- STUDY MATERIAL:
================================
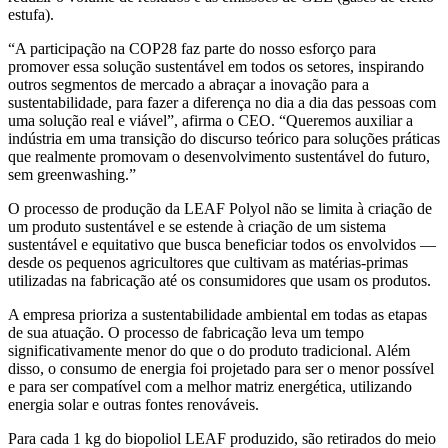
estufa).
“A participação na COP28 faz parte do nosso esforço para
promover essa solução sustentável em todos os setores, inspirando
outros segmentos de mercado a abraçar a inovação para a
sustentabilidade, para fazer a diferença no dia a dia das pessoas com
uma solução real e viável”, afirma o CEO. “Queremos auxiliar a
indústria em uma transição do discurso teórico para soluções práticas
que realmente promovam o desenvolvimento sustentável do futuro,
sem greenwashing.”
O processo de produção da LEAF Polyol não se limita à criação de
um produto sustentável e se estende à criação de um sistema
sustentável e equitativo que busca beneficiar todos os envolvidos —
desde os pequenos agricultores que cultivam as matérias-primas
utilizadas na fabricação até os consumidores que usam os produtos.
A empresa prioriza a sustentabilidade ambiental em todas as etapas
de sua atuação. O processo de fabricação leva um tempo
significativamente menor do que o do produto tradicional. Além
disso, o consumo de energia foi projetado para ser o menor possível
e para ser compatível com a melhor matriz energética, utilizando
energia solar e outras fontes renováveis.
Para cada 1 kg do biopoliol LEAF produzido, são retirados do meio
================================
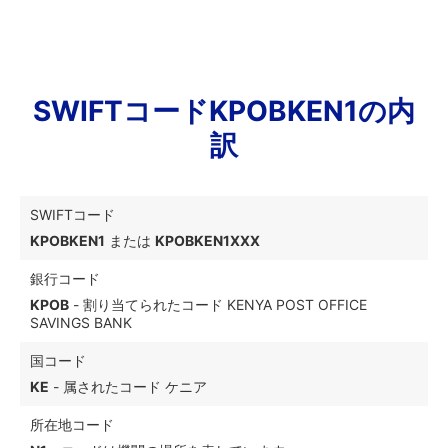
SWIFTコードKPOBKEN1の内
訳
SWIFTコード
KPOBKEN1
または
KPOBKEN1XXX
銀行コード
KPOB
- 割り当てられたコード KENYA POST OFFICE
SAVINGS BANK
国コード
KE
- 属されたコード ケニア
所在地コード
================================
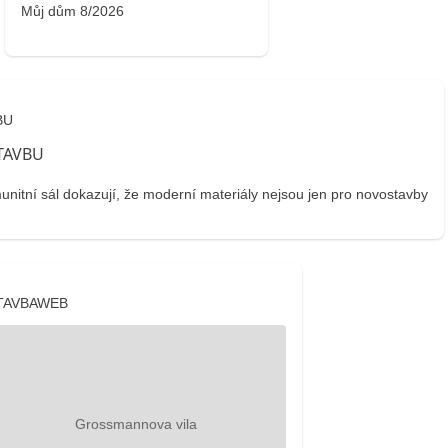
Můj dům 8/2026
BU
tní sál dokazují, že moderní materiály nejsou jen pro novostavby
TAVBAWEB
================================
- TASK DETAILS: Count the lines in the data above that contain the string "LEAF", treating uppercase and lowercase as different, and give only the number.

- ANSWER AREA: 2